Ни Половцов, ни кто другой из многочисленных авторов, писавших впоследствии об излишне либеральной политике Временного правительства, упущенных им возможностях и, в частности, о том, что большевистское руководство не было вовремя обезврежено, имя Рутенберга в этой связи не упоминают.

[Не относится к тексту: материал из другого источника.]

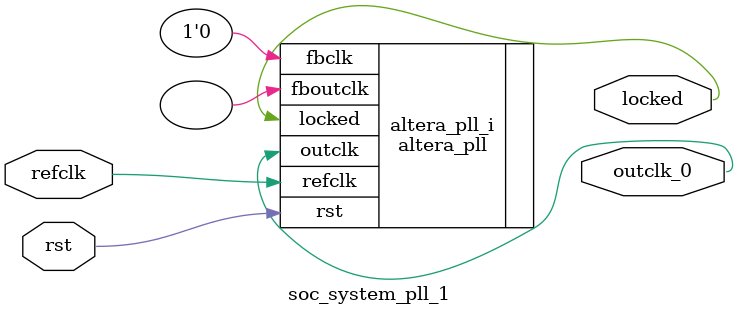
<source format=v>
`timescale 1ns/10ps
module  soc_system_pll_1(

	// interface 'refclk'
	input wire refclk,

	// interface 'reset'
	input wire rst,

	// interface 'outclk0'
	output wire outclk_0,

	// interface 'locked'
	output wire locked
);

	altera_pll #(
		.fractional_vco_multiplier("true"),
		.reference_clock_frequency("50.0 MHz"),
		.operation_mode("direct"),
		.number_of_clocks(1),
		.output_clock_frequency0("148.500000 MHz"),
		.phase_shift0("0 ps"),
		.duty_cycle0(50),
		.output_clock_frequency1("0 MHz"),
		.phase_shift1("0 ps"),
		.duty_cycle1(50),
		.output_clock_frequency2("0 MHz"),
		.phase_shift2("0 ps"),
		.duty_cycle2(50),
		.output_clock_frequency3("0 MHz"),
		.phase_shift3("0 ps"),
		.duty_cycle3(50),
		.output_clock_frequency4("0 MHz"),
		.phase_shift4("0 ps"),
		.duty_cycle4(50),
		.output_clock_frequency5("0 MHz"),
		.phase_shift5("0 ps"),
		.duty_cycle5(50),
		.output_clock_frequency6("0 MHz"),
		.phase_shift6("0 ps"),
		.duty_cycle6(50),
		.output_clock_frequency7("0 MHz"),
		.phase_shift7("0 ps"),
		.duty_cycle7(50),
		.output_clock_frequency8("0 MHz"),
		.phase_shift8("0 ps"),
		.duty_cycle8(50),
		.output_clock_frequency9("0 MHz"),
		.phase_shift9("0 ps"),
		.duty_cycle9(50),
		.output_clock_frequency10("0 MHz"),
		.phase_shift10("0 ps"),
		.duty_cycle10(50),
		.output_clock_frequency11("0 MHz"),
		.phase_shift11("0 ps"),
		.duty_cycle11(50),
		.output_clock_frequency12("0 MHz"),
		.phase_shift12("0 ps"),
		.duty_cycle12(50),
		.output_clock_frequency13("0 MHz"),
		.phase_shift13("0 ps"),
		.duty_cycle13(50),
		.output_clock_frequency14("0 MHz"),
		.phase_shift14("0 ps"),
		.duty_cycle14(50),
		.output_clock_frequency15("0 MHz"),
		.phase_shift15("0 ps"),
		.duty_cycle15(50),
		.output_clock_frequency16("0 MHz"),
		.phase_shift16("0 ps"),
		.duty_cycle16(50),
		.output_clock_frequency17("0 MHz"),
		.phase_shift17("0 ps"),
		.duty_cycle17(50),
		.pll_type("General"),
		.pll_subtype("General")
	) altera_pll_i (
		.rst	(rst),
		.outclk	({outclk_0}),
		.locked	(locked),
		.fboutclk	( ),
		.fbclk	(1'b0),
		.refclk	(refclk)
	);
endmodule


</source>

Не упоминается имя Рутенберга и в связи с «делом Корнилова» (см., например: Керенский 1918; Савинков 1918; Катков 1987; Вырубов 1993: 7-27; Милюков 2001/1921-24: 205–433; Дело Корнилова 2003; Ушаков, Федюк 2006 и др.) – основные связанные с ним события происходили в конце августа 1917 г. 9, когда Петр Моисеевич уже находился в Петрограде, но вряд ли, вопреки мнению современного ученого (Будницкий 1996: 451), имел к ним какое-либо отношение: во-первых, хотя бы потому, что не располагал для этого никаким серьезным должностным статусом, а во-вторых, Керенский наверняка не простил бы ему этого демарша. Между тем их отношения и тогда, и в дальнейшем, к чему мы еще вернемся, оставались самые безоблачные.